Thursday, February 14, 2008

The Mercy Seat

The Mercy Seat
Neil LaBute
Red Stitch
Until March 8

Neil LaBute is one of those playwrights that everyone freaking raves about right now. Along with David Harrower, Howard Barker and Martin Crimp he’s one of the top names to throw into pretentious foyer conversation for a short cut to contemporary theatre aficionado cred. These are the names you see on the marquees at the flagships and so these are the names that you see at Red Stitch.

Now, don’t get me wrong, I love Red Stitch, I really do. Those guys have been going hard core all year every year since 2001 and you just gotta give it up for that. They’re some of the most talented young actors in town and the times they’ve done it right; by Christ they’ve done it right.

Neil LaBute’s The Mercy Seat however aint one of those times.

I doubt it’s giving away a great deal to note that its set in New York a day or two after the September 11 attacks. In a loft apartment a young executive agonizes over a decision to use the tragedy as a cover under which he can disappear, leaving his family for his boss who he’s been having a three year affair with.

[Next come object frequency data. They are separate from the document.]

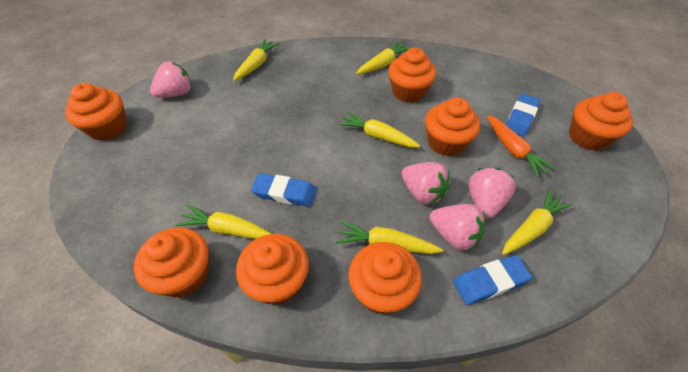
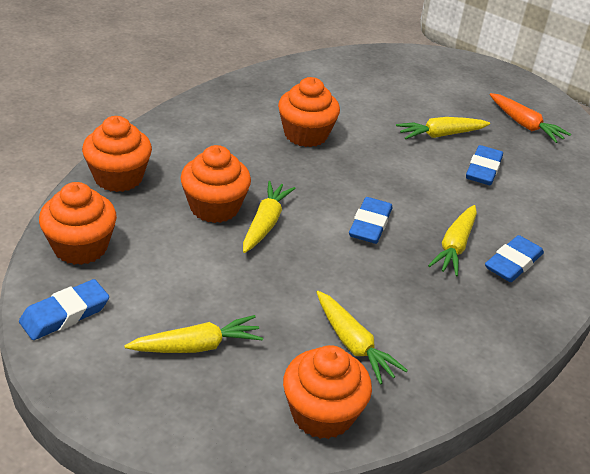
blue eraser: 3 -> 4
orange cupcake: 7 -> 5
pink strawberry: 4 -> 0
yellow carrot: 6 -> 5

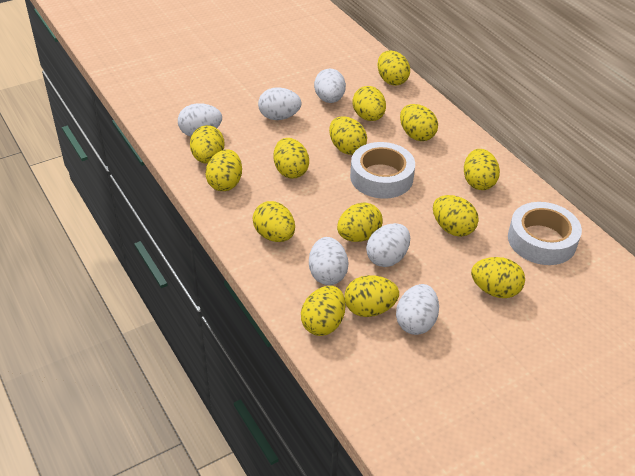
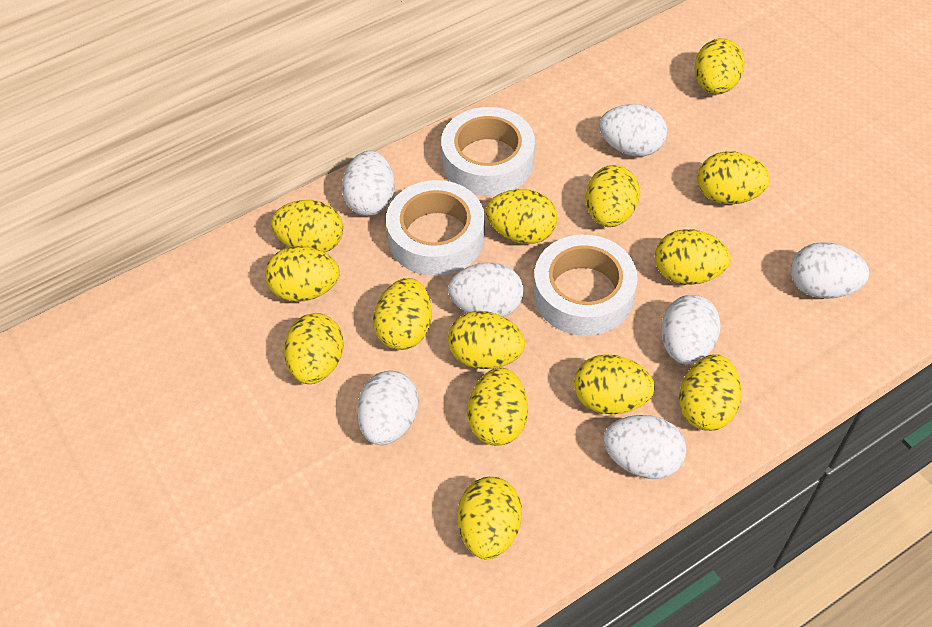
white egg: 6 -> 7
white tape: 2 -> 3

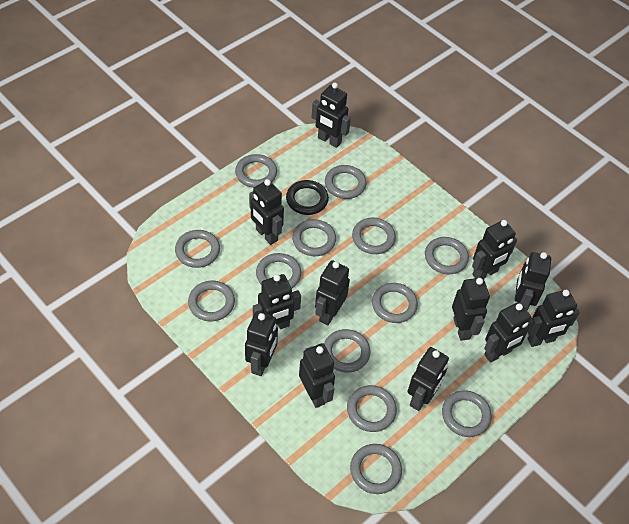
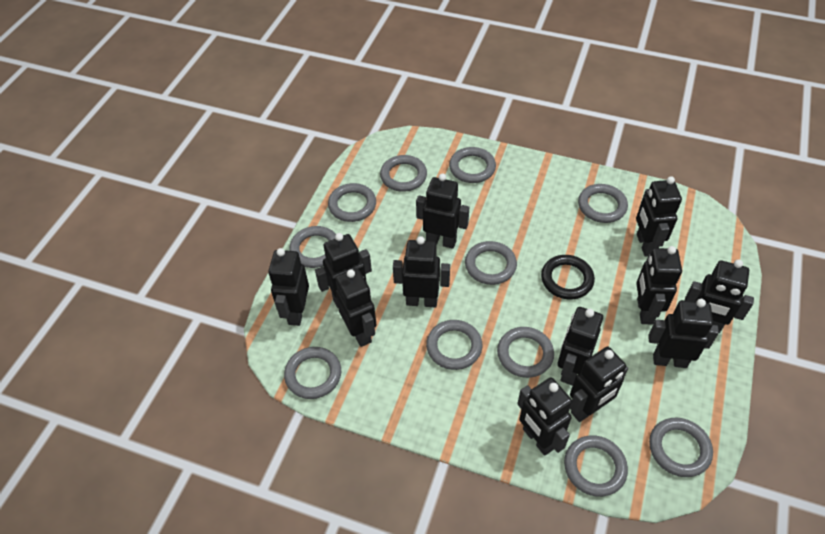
grey ring: 13 -> 11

Leaving aside the plays gross misappropriation of the murder of 3000 people to tell a turgid love triangle story, The Mercy Seat is far from imaginatively new ground. I mean, cheating on the wife with the boss? YAWN.

LaBute writes with that choppy, cut off half sentence style that the leading Australian theatre companies seem to think represents good writing these days – provided the writer has an American or English accent. So here’s Doc Episode’s regular whinge of the review: if an Australian playwright wrote this play it would be subjected to three dramaturgical workshops and a staged reading before being told that there was no room in the season for new Australian work. There are any number of Australian writers who can write as well as this so why don’t we stage them.

You could say ol’ Danny’s being parochial when he’d rather see new Australian writers being developed on the big stages, but Danny says it’s the Cultural Cringe and wonders when Australian Theatre is gonna grow the f*** up and take itself seriously.